Source text:
"""

For the fourth quarter, our GAAP gross margin was 37% compared to 53% for the same quarter last year. The expected year-over-year decline is due to the acquisition of the Hospira business, which has historically lower gross margins.
As you can see from Slide 4 in the previous three quarters, there were temporary transactional accounting impacts due to the acquisition that affected our gross margin which are now behind us. The only remaining item is our minimum five-year agreement with Pfizer to provide certain solution-related products at cost.
As you can also see from Slide 4, backing out the impact of those sales, our gross margin was 39%. A sequential 230 basis point improvement as we started to see positive results from actions we are taking to improve cost such as the shutdown of our factory in the Dominican Republic.
SG&A expenses increased for the 3 months ended December 31, 2017 as compared to the same period in the prior year, primarily due to the impact of the Hospira acquisition. This includes the cost of TSAs to Pfizer and new hires to help stand up the Hospira business.
We do expect the SG&A cost to increase through the third quarter as we continue to hire people to stand up the business from Pfizer, then see a drop-off in TSA cost by the end of the year as we migrate off of Pfizer's systems.
R&D expenses increased year-over-year due to the acquisition of Hospira, and as a percentage of revenue, R&D spend increased to 4% compared to the fourth quarter of last year at 3%.
Restructuring, integration and strategic transaction expenses were $10 million for the three months ended December 31 and were mostly related to our acquisition of the Hospira business. Just as we said on our last call, we are making consistent progress on our integration as we continue to see a clear path forward to standing up the legacy Hospira business from Pfizer with a heavy emphasis on systems integration.
And as Vivek already mentioned, we have our next wave of successful system cutovers in Canada, our second largest market and several smaller countries. In addition, there was a $5 million non-cash adjustment to this quarter to the carrying value of our contingent consideration payable to Pfizer.
This is based on reaching a certain cumulative earnings target by the end of 2019. This change is created by many factors, including the discount factor, time value of money and the probability of reaching this target. These changes impact our GAAP earnings, but are excluded from our adjusted earnings since this has nothing to do with the operational performance of the business.
Our 2017 tax benefit was largely driven by the cost of integrating Hospira and purchase - and the purchase price accounting. As a reminder, the bargain purchase gain is excluded from the tax calculation. Additionally, the overall tax benefit included US tax benefits from stock compensation including the option exercises that run through the tax rate and R&D tax credits.
The impact to our tax rate related to the new federal reform was minimal. It included an estimated one-time transition tax payable of $2 million related to mandatory repatriation of foreign earnings, payable over an eight-year period and the remeasurements of the deferred tax liabilities of $1.1 million.
Historically our average tax rate of 35% has been one of the highest in the industry. By taking advantage of the new corporate tax legislation and the Hospira transaction that provides opportunities to lower our tax rate through lower tax jurisdictions, we believe our tax rate for 2018 should be at a historical low and be approximately 20% to 22%.
I know 2017 tax was difficult to follow, but we did receive a lot of valuable benefits. And just to simplify in a normalized environment based on a tax rate of, say, 21%, we would expect the adjusted EBITDA of $70 million to generate approximately $2 of adjusted EPS versus the $2.98 reported.

"""

Your task: Decide whether each statement below agrees with the earnings remarks, answering yes or no and quoting the words from the remarks that settle it. (a) The fourth-quarter GAAP gross margin was lower than in the same quarter a year earlier. (b) R&D spend as a percentage of revenue fell compared with the fourth quarter of the previous year. (c) The one-time transition tax is payable over a five-year period. The material that comes next is from a separate source.

Data for review:
"""

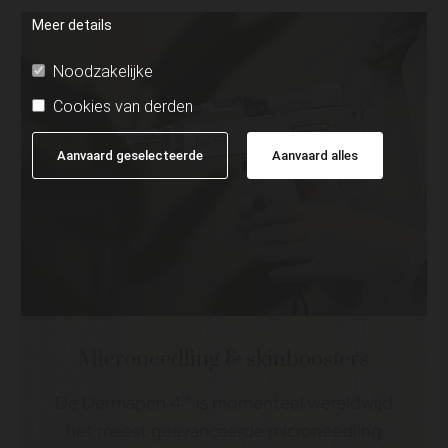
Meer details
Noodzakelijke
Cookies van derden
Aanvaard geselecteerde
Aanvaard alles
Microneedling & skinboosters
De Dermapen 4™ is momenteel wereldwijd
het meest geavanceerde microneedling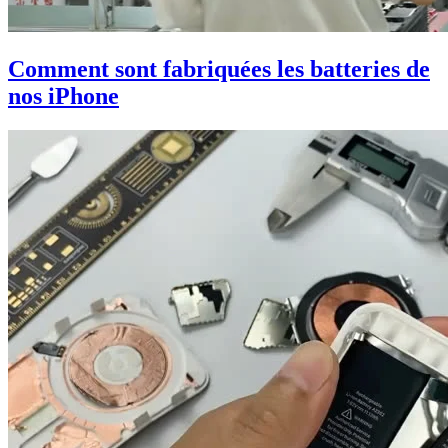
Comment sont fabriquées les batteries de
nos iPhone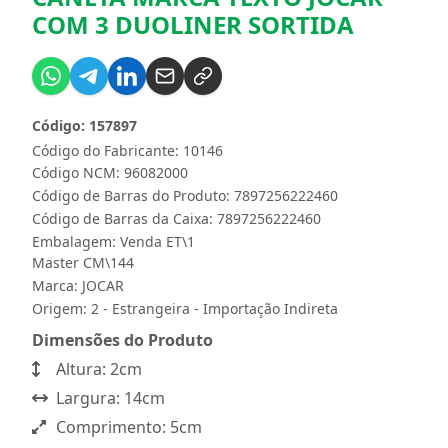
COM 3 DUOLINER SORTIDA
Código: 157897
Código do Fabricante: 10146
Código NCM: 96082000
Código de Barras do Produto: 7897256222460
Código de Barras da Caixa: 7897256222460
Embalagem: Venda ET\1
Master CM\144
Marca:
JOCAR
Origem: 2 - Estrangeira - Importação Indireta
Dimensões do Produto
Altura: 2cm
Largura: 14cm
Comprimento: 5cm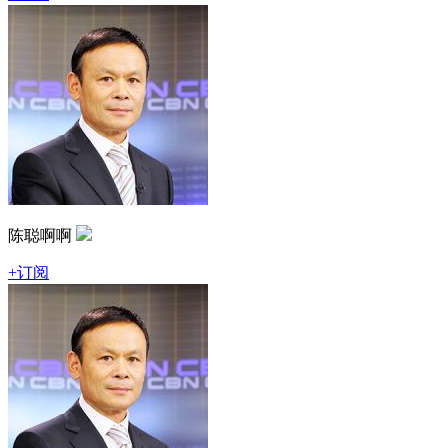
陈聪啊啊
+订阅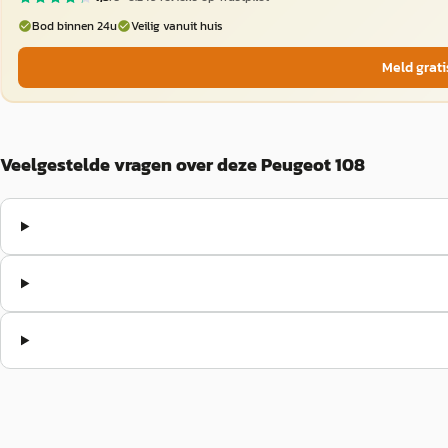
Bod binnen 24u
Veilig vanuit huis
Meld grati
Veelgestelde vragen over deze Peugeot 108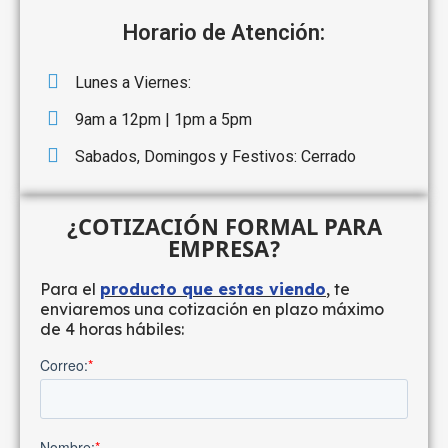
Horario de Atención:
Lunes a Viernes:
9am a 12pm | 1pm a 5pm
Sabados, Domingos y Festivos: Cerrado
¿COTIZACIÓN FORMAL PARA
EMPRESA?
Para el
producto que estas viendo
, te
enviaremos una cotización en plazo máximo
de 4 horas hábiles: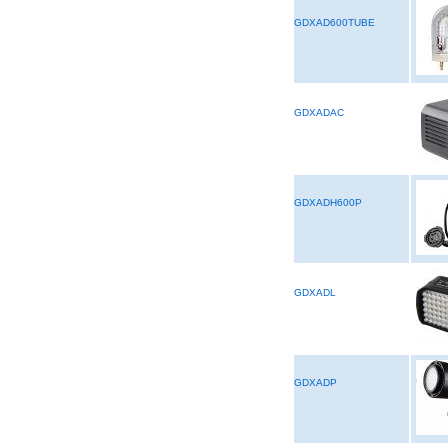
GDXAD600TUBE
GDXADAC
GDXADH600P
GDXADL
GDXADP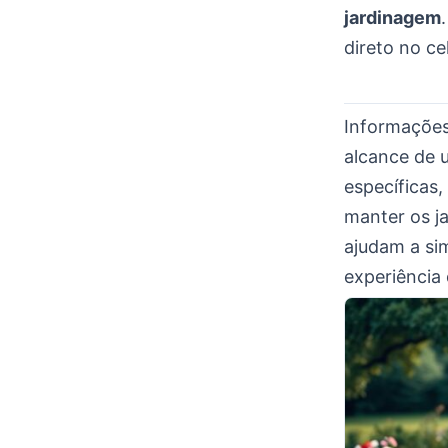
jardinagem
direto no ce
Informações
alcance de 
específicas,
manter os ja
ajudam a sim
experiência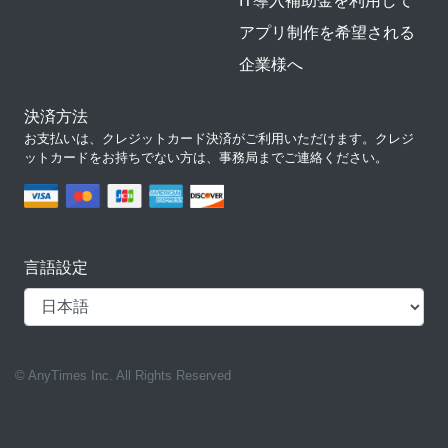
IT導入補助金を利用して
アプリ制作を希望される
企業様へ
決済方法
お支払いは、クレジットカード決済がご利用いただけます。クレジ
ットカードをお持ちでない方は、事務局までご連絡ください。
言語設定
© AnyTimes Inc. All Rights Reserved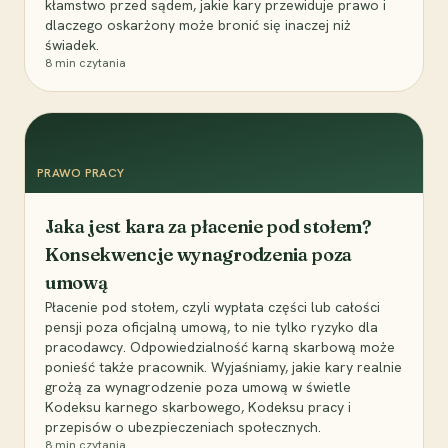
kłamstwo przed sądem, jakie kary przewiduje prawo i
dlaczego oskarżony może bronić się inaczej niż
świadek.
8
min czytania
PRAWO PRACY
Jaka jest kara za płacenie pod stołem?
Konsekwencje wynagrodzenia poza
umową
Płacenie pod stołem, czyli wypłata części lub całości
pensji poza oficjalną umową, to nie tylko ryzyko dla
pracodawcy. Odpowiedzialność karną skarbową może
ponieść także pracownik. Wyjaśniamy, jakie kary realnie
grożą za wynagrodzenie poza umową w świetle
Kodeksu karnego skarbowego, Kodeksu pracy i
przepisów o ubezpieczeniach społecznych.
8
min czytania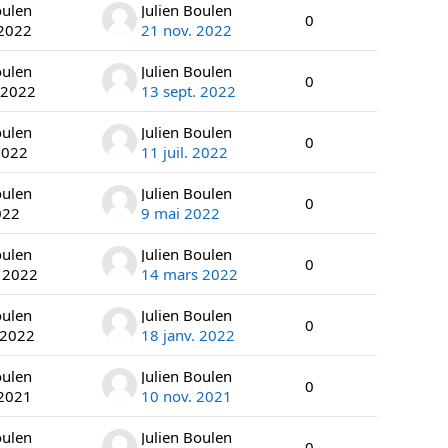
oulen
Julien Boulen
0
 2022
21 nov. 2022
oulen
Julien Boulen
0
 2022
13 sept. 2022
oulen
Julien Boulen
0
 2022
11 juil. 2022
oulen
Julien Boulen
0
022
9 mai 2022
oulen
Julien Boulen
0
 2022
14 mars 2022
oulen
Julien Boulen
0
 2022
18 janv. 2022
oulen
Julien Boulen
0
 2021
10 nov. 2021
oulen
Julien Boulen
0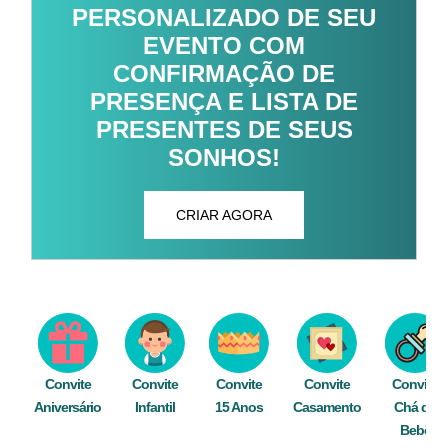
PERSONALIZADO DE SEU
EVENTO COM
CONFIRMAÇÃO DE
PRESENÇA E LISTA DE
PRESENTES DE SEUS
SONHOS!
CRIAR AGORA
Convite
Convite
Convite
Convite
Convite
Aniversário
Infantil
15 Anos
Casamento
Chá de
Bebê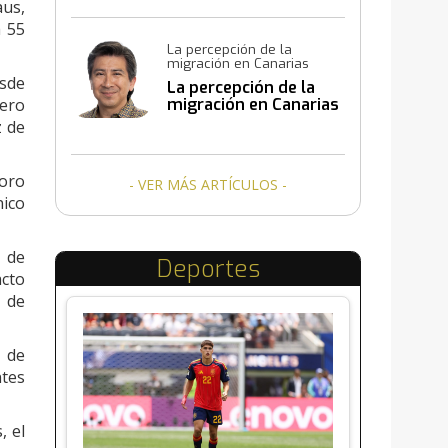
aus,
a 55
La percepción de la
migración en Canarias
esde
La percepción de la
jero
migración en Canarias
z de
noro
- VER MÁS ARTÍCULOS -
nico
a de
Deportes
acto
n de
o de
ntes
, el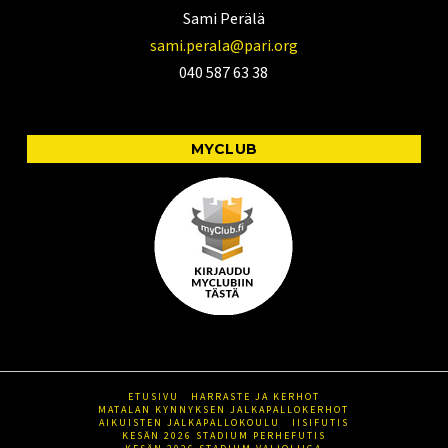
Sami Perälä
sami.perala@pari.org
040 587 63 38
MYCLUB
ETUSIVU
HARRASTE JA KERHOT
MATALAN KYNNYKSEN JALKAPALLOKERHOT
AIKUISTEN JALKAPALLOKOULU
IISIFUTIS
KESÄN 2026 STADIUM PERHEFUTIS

"""

Task output:
(a) Yes: "our GAAP gross margin was 37% compared to 53% for the same quarter last year"
(b) No: "R&D spend increased to 4% compared to the fourth quarter of last year at 3%"
(c) No: "payable over an eight-year period"